I dug deeper into my memory of Gerrit. Gerrit would have been around four or five years old at the time my mother was abducted. He'd have been young enough to still be stuck to his mother's side. Young enough that Irma Pelan might have brought him to the meeting with my mother at the Monarch Tower.

He might very well know exactly what happened that day.

And how exactly Irma Pelan discovered my mother's secret.

"I'll find out for sure," I said boldly to Sirro. "I'll be the one to speak with her." Because eventually, I would, after I pried what I could from her youngest son.

"Good. Because I'm not sure I wouldn't annihilate her on the spot without interrogating her first."

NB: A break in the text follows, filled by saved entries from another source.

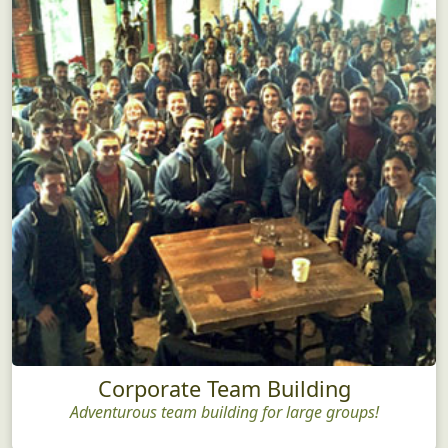
Corporate Team Building
Adventurous team building for large groups!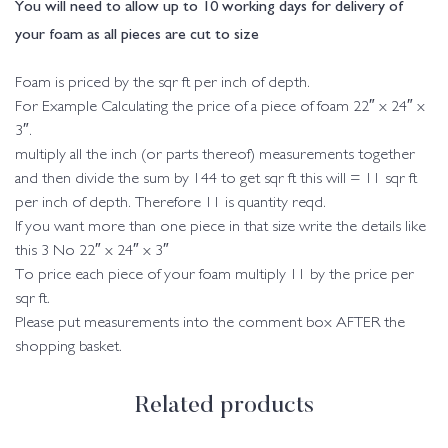
You will need to allow up to 10 working days for delivery of
your foam as all pieces are cut to size
Foam is priced by the sqr ft per inch of depth.
For Example Calculating the price of a piece of foam 22″ x 24″ x
3″.
multiply all the inch (or parts thereof) measurements together
and then divide the sum by 144 to get sqr ft this will = 11 sqr ft
per inch of depth. Therefore 11 is quantity reqd.
If you want more than one piece in that size write the details like
this 3 No 22″ x 24″ x 3″
To price each piece of your foam multiply 11 by the price per
sqr ft.
Please put measurements into the comment box AFTER the
shopping basket.
Related products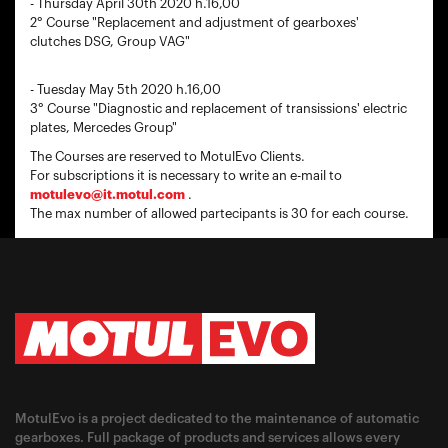
- Thursday April 30th 2020 h.16,00
2° Course "Replacement and adjustment of gearboxes'
clutches DSG, Group VAG"
- Tuesday May 5th 2020 h.16,00
3° Course "Diagnostic and replacement of transissions' electric
plates, Mercedes Group"
The Courses are reserved to MotulEvo Clients.
For subscriptions it is necessary to write an e-mail to
motulevo@it.motul.com
.
The max number of allowed partecipants is 30 for each course.
MotulEvo is a project dedicated to the maintenance of automatic
gearboxes. Full package of products and services allows every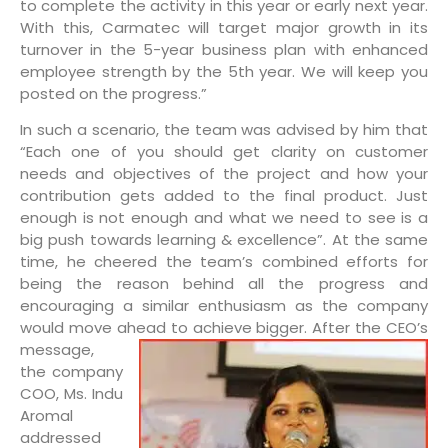
to complete the activity in this year or early next year.
With this, Carmatec will target major growth in its
turnover in the 5-year business plan with enhanced
employee strength by the 5th year. We will keep you
posted on the progress.”
In such a scenario, the team was advised by him that
“Each one of you should get clarity on customer
needs and objectives of the project and how your
contribution gets added to the final product. Just
enough is not enough and what we need to see is a
big push towards learning & excellence”. At the same
time, he cheered the team’s combined efforts for
being the reason behind all the progress and
encouraging a similar enthusiasm as the company
would move ahead to achieve bigger.
After the CEO’s
message,
the company
COO, Ms. Indu
Aromal
addressed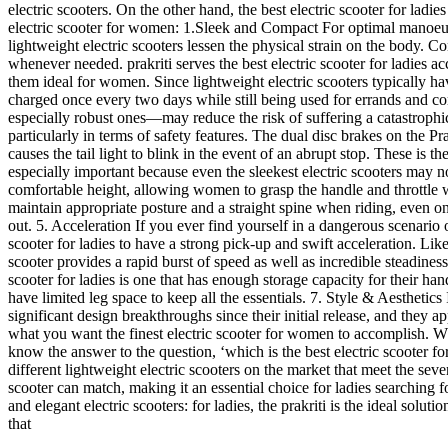
electric scooters. On the other hand, the best electric scooter for ladi
electric scooter for women: 1.Sleek and Compact For optimal manoeuvr
lightweight electric scooters lessen the physical strain on the body. Co
whenever needed. prakriti serves the best electric scooter for ladies a
them ideal for women. Since lightweight electric scooters typically ha
charged once every two days while still being used for errands and com
especially robust ones—may reduce the risk of suffering a catastrophic i
particularly in terms of safety features. The dual disc brakes on the Prak
causes the tail light to blink in the event of an abrupt stop. These is t
especially important because even the sleekest electric scooters may no
comfortable height, allowing women to grasp the handle and throttle wi
maintain appropriate posture and a straight spine when riding, even on
out. 5. Acceleration If you ever find yourself in a dangerous scenario o
scooter for ladies to have a strong pick-up and swift acceleration. Lik
scooter provides a rapid burst of speed as well as incredible steadine
scooter for ladies is one that has enough storage capacity for their ha
have limited leg space to keep all the essentials. 7. Style & Aesthetics
significant design breakthroughs since their initial release, and they a
what you want the finest electric scooter for women to accomplish. Why 
know the answer to the question, ‘which is the best electric scooter fo
different lightweight electric scooters on the market that meet the sev
scooter can match, making it an essential choice for ladies searching f
and elegant electric scooters: for ladies, the prakriti is the ideal sol
that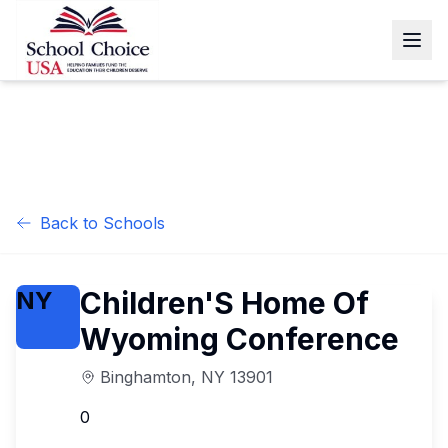
Back to Schools
Children'S Home Of
NY
Wyoming Conference
Binghamton
,
NY
13901
0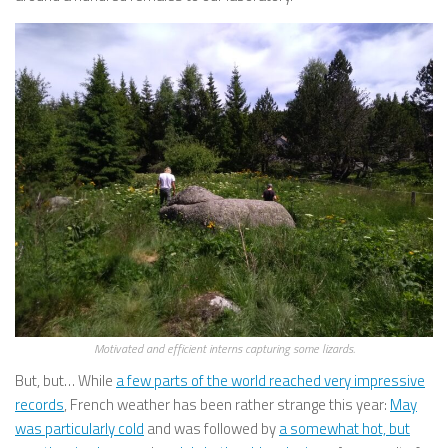
Motivated and efficient interns capturing some lizards.
But, but… While
a few parts of the world reached very impressive
records
, French weather has been rather strange this year:
May
was particularly cold
and was followed by
a somewhat hot, but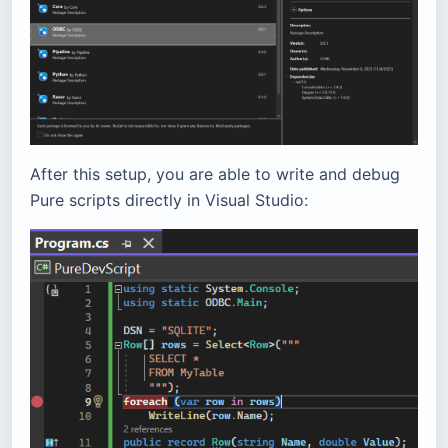
After this setup, you are able to write and debug
Pure scripts directly in Visual Studio: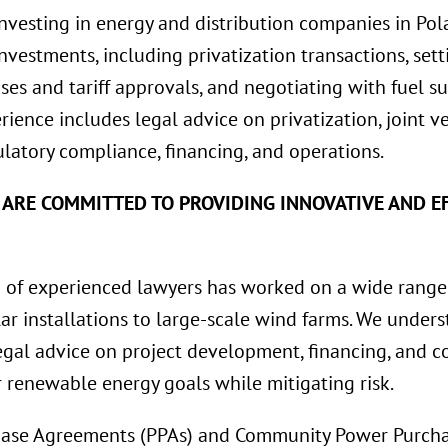
investing in energy and distribution companies in Pol
 investments, including privatization transactions, se
ses and tariff approvals, and negotiating with fuel su
erience includes legal advice on privatization, joint 
latory compliance, financing, and operations.
 ARE COMMITTED TO PROVIDING INNOVATIVE AND EF
of experienced lawyers has worked on a wide range
lar installations to large-scale wind farms. We unde
gal advice on project development, financing, and co
r renewable energy goals while mitigating risk.
ase Agreements (PPAs) and Community Power Purcha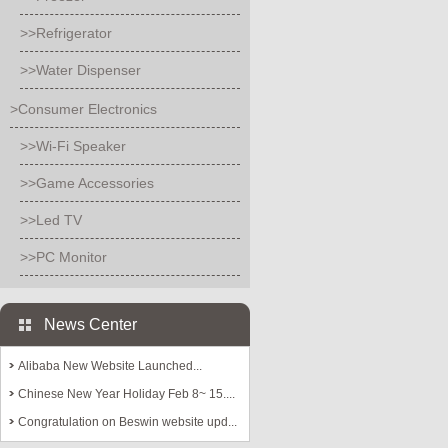
>>Refrigerator
>>Water Dispenser
>Consumer Electronics
>>Wi-Fi Speaker
>>Game Accessories
>>Led TV
>>PC Monitor
News Center
Alibaba New Website Launched...
Chinese New Year Holiday Feb 8~ 15....
Congratulation on Beswin website upd...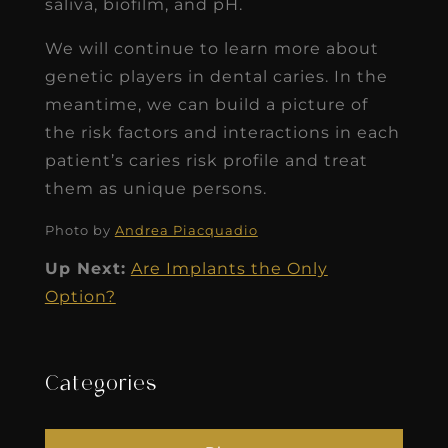
saliva, biofilm, and pH.
We will continue to learn more about
genetic players in dental caries. In the
meantime, we can build a picture of
the risk factors and interactions in each
patient’s caries risk profile and treat
them as unique persons.
Photo by
Andrea Piacquadio
Up Next:
Are Implants the Only
Option?
Categories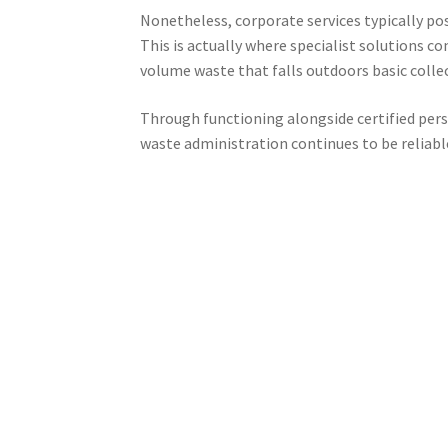
Nonetheless, corporate services typically poss
This is actually where specialist solutions 
volume waste that falls outdoors basic collec
Through functioning alongside certified pers
waste administration continues to be reliable,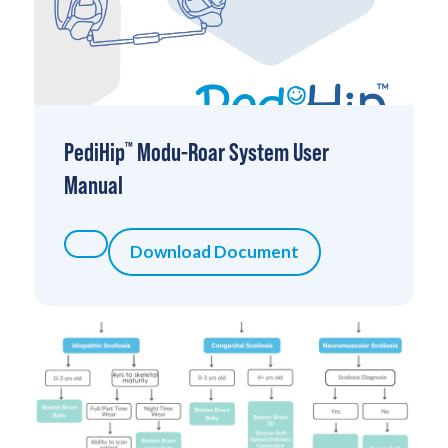
PediHip
Modu-Roar System User
™
Manual
Download Document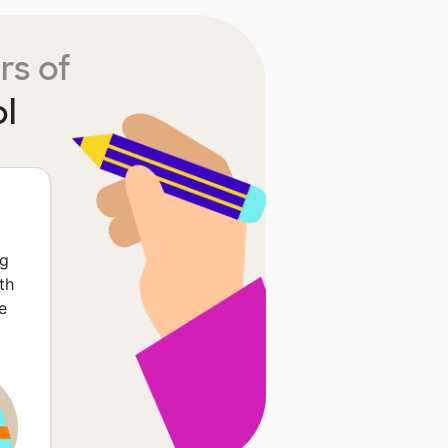
rs of
l
ng
th
e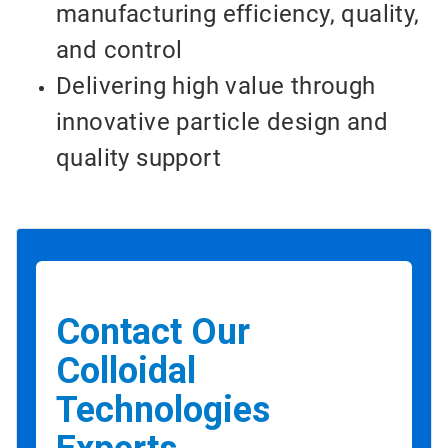
manufacturing efficiency, quality,
and control
Delivering high value through
innovative particle design and
quality support
Contact Our
Colloidal
Technologies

I blinked, my anger fading. "You really care for my mother."

"Greatly."

"Why?"

"As an other, she could never reveal herself to us. My brethren will never know how much we owe her." He dropped his gaze to his fingers as he tapped them against the workbench in a slow, measured rhythm. His tone seeped with regret. "I had to make a choice five years ago."

Five years ago he'd given us the boon. The Alverac. A dark and twisted way to be able to gain Nelle. I sucked in a sharp breath as I suddenly remembered what he'd said to me weeks ago after the meeting Gerrit and his father had barged into.

Choices. We all have to make choices. Some divide us right down the middle, cleave us in two. We have to pick one side or the other. Make one choice over another.

Did he know that Nelle was a wyrm?

Was that what he'd meant? That he had to choose between saving Nelle or my mother?

"You gifted us the Alverac," I breathed. "You knew that Nelle would get us into the Witches Ball."

His mouth tipped up on one side and he hitched a shoulder as his gaze met mine. "I'd hoped."